PAINTSVILLE, Ky. — Republican Gov. Matt Bevin and local officials have announced a training facility in eastern Kentucky to help out-of-work coal miners find jobs in advanced manufacturing.
The eKentucky Advanced Manufacturing Institute in Paintsville plans to accept its first class in February. The 16-week program trains people to operate advanced computer numeric control machines. Bevin’s office said workers in the field average about $20 an hour and said there are at least 200 vacancies within commuting distance of Paintsville.
Kathy Walker, the institute’s director, said the Eastern Kentucky Concentrated Employment Program will pay tuition for out-of-work coal miners to complete the program. Walker said the partnership has sent 17 people from eastern Kentucky to complete similar training at Vincennes University in Indiana that was designed to help veterans find work once they left the military.
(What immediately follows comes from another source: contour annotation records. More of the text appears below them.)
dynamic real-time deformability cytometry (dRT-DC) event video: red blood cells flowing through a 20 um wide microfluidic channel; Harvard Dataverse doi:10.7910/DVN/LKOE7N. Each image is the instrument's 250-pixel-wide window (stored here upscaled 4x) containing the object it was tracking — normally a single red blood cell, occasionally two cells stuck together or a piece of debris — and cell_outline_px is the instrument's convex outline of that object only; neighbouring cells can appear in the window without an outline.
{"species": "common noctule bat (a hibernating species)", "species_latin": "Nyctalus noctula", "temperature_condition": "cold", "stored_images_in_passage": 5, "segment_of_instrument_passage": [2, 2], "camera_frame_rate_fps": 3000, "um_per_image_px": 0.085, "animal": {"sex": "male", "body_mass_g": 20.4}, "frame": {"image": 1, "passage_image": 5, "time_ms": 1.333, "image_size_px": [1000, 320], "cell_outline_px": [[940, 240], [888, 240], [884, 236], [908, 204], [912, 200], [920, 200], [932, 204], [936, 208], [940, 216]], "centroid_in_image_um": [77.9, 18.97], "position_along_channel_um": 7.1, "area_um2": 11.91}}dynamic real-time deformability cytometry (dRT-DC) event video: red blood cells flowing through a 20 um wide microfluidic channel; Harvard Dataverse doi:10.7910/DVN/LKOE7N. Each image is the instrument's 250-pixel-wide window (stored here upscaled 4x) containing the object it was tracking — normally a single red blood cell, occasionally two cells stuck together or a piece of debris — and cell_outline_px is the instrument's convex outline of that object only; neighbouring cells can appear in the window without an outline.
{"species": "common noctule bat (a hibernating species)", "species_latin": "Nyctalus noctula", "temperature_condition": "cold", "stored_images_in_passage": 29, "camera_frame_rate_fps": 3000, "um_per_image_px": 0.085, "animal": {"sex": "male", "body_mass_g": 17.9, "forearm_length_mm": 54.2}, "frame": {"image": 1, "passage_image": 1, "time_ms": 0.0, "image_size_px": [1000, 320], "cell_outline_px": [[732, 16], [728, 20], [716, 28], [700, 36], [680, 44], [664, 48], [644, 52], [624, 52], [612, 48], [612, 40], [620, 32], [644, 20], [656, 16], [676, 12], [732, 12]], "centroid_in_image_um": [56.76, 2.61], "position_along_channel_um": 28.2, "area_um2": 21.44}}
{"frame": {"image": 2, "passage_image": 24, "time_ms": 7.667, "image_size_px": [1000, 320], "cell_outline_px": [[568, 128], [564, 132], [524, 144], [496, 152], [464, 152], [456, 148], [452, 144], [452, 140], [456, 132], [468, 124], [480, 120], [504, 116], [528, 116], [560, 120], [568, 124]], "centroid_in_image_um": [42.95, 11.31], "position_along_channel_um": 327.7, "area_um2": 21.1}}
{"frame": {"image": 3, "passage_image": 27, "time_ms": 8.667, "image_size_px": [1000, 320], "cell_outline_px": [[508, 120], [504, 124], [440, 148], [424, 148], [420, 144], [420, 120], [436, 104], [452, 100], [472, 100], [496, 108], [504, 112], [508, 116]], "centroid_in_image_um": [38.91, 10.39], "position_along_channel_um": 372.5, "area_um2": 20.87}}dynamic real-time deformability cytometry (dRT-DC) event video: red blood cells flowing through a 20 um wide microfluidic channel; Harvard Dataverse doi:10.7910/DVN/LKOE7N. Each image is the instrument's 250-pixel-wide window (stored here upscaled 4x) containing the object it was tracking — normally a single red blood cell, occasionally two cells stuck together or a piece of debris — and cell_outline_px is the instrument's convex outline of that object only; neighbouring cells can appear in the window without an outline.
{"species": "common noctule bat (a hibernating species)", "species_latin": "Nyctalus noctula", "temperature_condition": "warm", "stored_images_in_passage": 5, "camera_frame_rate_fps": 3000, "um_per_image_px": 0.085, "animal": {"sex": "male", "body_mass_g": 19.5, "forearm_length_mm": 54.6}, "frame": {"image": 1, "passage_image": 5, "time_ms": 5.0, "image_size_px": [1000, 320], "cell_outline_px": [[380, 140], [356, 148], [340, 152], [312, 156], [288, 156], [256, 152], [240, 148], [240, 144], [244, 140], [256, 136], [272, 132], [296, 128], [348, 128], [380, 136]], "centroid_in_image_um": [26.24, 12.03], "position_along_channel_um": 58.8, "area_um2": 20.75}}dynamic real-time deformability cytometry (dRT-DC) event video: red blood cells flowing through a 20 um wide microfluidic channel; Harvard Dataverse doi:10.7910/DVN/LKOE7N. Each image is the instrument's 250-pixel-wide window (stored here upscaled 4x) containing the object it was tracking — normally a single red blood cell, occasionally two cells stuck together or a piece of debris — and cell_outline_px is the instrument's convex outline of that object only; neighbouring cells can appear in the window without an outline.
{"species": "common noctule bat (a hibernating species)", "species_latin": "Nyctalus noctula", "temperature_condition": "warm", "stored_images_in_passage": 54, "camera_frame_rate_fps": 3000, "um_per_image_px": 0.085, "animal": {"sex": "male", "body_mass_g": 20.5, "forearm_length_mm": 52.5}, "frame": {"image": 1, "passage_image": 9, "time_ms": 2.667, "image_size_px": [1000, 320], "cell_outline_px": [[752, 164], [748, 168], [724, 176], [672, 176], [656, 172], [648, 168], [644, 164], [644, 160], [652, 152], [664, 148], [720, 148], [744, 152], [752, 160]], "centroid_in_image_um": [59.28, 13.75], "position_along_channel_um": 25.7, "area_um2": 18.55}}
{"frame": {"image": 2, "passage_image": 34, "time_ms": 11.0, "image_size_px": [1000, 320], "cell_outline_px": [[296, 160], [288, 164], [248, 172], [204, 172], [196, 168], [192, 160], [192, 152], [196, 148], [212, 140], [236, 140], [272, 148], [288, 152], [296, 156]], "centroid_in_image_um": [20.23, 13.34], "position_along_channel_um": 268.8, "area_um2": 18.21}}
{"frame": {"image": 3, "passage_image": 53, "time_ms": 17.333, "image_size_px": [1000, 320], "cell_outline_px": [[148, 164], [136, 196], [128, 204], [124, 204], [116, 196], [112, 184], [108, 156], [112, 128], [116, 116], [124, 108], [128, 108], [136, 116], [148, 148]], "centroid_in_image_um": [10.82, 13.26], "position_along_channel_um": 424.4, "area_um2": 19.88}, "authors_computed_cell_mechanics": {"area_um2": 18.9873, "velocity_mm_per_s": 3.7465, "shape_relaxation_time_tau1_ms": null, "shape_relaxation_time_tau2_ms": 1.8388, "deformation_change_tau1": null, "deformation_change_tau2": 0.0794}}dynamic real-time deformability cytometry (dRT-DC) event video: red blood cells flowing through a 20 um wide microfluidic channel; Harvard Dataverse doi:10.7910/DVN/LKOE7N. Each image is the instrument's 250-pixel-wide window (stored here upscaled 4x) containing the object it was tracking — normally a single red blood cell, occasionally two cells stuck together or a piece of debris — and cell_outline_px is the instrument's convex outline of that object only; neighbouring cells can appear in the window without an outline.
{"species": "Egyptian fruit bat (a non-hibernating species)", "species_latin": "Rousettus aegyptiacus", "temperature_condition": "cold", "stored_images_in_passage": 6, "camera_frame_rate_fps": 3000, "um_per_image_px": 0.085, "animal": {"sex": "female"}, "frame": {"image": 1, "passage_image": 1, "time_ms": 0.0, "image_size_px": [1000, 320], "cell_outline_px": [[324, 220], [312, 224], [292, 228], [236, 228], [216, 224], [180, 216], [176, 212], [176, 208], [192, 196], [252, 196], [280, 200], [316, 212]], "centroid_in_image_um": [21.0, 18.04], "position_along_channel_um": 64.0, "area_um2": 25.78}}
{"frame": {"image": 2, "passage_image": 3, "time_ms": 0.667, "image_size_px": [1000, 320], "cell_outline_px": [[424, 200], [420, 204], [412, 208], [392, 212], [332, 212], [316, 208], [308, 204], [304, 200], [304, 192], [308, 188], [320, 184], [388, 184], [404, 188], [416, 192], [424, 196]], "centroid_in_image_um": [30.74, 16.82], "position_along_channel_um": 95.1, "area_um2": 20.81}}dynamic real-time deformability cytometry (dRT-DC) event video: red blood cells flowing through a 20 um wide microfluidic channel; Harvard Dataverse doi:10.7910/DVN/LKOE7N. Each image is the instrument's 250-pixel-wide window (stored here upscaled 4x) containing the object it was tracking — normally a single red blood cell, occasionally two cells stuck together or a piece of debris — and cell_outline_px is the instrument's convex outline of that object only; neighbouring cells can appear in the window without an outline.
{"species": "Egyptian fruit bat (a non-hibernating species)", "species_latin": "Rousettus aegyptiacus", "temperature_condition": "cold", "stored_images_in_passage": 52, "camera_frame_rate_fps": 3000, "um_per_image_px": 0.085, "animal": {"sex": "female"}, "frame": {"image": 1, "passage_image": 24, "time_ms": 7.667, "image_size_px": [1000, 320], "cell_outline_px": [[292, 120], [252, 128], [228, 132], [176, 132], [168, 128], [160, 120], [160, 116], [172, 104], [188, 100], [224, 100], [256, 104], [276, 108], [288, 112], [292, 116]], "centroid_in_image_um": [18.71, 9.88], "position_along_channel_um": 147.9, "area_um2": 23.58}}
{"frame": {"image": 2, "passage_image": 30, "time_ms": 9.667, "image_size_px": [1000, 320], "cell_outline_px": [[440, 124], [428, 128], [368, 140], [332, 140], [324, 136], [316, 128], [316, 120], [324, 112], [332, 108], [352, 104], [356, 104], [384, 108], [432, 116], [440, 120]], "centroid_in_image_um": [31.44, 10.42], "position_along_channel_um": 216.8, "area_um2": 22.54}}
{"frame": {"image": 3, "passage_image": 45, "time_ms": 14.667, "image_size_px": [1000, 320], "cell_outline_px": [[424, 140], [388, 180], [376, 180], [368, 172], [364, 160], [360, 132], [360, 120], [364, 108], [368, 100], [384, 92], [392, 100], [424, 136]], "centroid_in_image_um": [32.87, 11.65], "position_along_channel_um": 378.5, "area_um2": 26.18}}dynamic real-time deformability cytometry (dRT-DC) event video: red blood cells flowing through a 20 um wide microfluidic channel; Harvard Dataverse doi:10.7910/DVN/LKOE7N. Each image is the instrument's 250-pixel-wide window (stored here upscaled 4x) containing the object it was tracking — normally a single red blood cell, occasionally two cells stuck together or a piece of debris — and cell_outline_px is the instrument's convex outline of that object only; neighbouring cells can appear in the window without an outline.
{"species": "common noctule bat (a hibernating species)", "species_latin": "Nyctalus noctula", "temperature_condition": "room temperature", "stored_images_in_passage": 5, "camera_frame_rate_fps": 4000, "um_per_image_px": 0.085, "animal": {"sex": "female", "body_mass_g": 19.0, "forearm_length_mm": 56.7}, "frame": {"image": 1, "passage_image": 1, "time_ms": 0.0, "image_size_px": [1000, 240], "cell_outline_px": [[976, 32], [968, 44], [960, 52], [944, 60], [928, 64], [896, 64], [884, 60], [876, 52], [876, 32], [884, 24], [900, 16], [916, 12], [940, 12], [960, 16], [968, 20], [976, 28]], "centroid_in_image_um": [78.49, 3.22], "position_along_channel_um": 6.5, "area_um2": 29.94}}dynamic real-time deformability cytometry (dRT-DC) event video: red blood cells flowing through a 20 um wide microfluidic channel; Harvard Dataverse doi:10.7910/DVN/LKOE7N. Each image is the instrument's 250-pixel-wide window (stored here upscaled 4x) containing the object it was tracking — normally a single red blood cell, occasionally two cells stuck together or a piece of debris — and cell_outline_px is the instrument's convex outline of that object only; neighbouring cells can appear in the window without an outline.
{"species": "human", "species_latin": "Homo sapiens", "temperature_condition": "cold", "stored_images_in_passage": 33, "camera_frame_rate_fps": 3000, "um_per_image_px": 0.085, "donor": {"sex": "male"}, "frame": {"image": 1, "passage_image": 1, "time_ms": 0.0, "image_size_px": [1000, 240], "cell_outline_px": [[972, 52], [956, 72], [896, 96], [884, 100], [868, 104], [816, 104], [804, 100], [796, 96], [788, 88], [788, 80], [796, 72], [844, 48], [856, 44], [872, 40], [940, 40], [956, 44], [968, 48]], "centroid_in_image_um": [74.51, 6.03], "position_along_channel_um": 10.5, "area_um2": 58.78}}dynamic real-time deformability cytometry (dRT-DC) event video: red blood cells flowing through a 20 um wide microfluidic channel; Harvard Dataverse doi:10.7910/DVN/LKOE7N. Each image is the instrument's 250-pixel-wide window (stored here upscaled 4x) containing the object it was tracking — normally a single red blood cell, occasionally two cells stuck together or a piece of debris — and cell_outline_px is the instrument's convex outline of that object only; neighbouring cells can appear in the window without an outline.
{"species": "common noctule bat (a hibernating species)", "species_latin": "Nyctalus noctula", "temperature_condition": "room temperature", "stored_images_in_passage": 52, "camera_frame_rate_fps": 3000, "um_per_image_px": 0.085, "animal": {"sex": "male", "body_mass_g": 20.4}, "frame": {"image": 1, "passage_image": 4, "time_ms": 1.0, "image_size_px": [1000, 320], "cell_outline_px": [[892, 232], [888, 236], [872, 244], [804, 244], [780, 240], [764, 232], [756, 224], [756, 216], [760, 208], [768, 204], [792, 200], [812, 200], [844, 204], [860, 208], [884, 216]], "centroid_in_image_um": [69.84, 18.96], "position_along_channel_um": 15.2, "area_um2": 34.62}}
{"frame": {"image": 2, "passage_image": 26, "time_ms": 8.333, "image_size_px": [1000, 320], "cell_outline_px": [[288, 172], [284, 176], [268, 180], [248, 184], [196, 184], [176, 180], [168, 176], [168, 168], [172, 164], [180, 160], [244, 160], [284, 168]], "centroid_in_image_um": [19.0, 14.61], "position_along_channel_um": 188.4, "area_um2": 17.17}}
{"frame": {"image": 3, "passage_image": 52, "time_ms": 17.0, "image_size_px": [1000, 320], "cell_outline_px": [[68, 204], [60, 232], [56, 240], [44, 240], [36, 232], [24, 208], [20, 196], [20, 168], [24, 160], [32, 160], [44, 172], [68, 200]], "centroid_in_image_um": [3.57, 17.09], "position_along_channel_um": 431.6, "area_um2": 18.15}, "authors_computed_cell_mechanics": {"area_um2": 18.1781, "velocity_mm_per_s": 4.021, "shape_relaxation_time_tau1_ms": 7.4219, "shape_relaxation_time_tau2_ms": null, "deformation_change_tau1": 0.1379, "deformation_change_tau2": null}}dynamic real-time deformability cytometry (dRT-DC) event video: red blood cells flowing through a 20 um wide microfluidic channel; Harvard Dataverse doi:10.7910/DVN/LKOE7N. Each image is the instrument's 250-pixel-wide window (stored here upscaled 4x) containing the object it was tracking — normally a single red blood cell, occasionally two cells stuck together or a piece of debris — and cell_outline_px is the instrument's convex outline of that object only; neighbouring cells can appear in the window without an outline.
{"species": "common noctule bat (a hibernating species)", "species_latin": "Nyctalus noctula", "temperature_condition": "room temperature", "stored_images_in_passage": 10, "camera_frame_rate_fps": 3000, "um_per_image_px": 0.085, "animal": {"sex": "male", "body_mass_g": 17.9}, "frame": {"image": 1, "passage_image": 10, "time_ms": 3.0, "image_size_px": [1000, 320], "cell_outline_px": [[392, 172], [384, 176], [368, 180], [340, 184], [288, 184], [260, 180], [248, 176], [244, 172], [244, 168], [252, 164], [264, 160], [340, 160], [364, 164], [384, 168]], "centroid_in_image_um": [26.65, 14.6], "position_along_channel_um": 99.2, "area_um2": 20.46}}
“I thought well if it works for veterans, it will probably work for our miners,” Walker said.
Walker said she has received a $1.5 million grant from the Gene Haas Foundation. And the Kentucky Office of Surface Mining and Reclamation Enforcement has given the group preliminary approval for a $2.5 million grant.
Employment has fallen by 20 percent across 27 eastern Kentucky counties over the last decade amid the decline of the once powerful coal industry. State officials say just over half of Kentucky’s working age population is actually working, ranked 47th in the country.
“We’re on the cusp of having more able bodied men and women who don’t go to work than who do. That’s a huge problem,” Bevin said. “We have got to save ourselves.”
Of the workers from eastern Kentucky who have completed the program, six have full time jobs, Walker said. They include 35-year-old Justin Cornett, who said in the year before he got into the training program he had been laid off from three jobs. He now commutes two-and-a-half hours one way to a job at Lockheed Martin.
“I’m just glad to have the work,” said Cornett, who is married with two children. “I think people don’t realize what kind of school that is. I mean, it’s going to change this place.”